Сидящий Волк наблюдал за действиями воинов немного со стороны, распластавшись в шелестящей траве. Среди людей, выбежавших из ворот, он сразу признал Молчуна.

— Вот и ты, мой друг и мой враг, — прошептал он. — Теперь я знаю наверняка, что тебе не избежать моей мести.

Фигурки людей в куртках из грубой кожи взволнованно жестикулировали, не зная, что предпринять. Преследовать конокрадов было не на чем, да и опасно — уж коли дикари решились на открытое воровство, то запросто могли устроить и засаду.

И тут Бледнолицые застыли, всматриваясь куда-то. Сидящий Волк обернулся и увидел своё племя, пёстрой массой разлившееся по равнине. Абсароки решили показать себя и перебрались на этот берег.
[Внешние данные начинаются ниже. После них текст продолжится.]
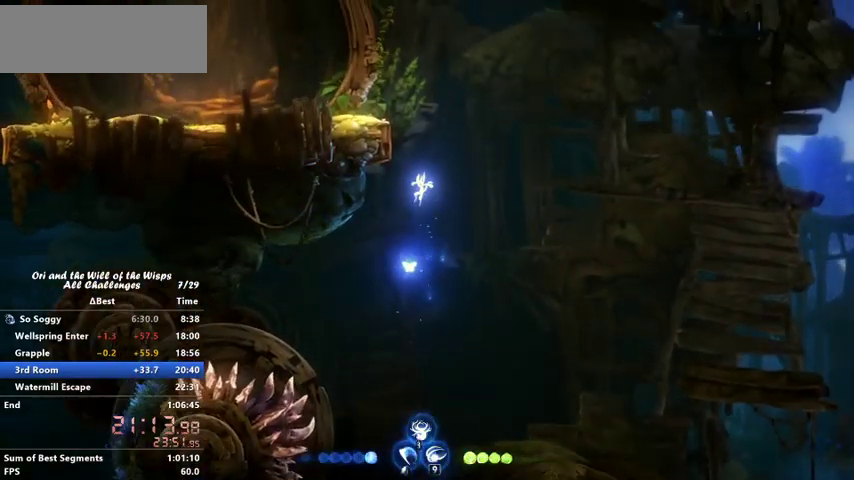
{"keys": ["feather", "left"], "events": [[100, "up", "up"], [167, "jump", "down"], [267, "feather", "down"], [267, "jump", "up"]]}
Разделившись на три группы, они расположились с трёх сторон от форта вне досягаемости пушечного выстрела.

Ближе к полудню к воротам подъехал мелкой рысью Джеймс Коатс, что-то крикнул, и его впустили внутрь, слегка приотворив ворота. При этом люди на сторожевых башнях держали ружья наготове, прощупывая глазами каждую пядь земли вокруг ворот. Сидящий Волк, как и все дикари, не мог знать, о чём шла речь за бревенчатыми стенами и не представлял, что Коатс подробно рассказал осаждённым о планах Вороньего Племени.

— Они намерены держать вас в окружении до изнеможения. Гнилое Брюхо утверждает, что его не интересуют белые, но нужны здешние товары. Он чем-то разъярён, успел крупно столкнуться с отрядом Черноногих и потерял двух своих лучших вожаков. Не представляю, как быть…

— Мы будем ждать, терпеливо ждать, — твёрдо ответил Калберстон, возглавлявший гарнизон. Он обвёл глазами собравшихся и улыбнулся. — Вскоре должны приплыть лодки с товарами и боеприпасами. Появится множество новых людей. И Черноногим срок подошёл прийти сюда. Мы будем ждать, что бы там ни было. Провизии у нас маловато, но я уверен, что мы продержимся.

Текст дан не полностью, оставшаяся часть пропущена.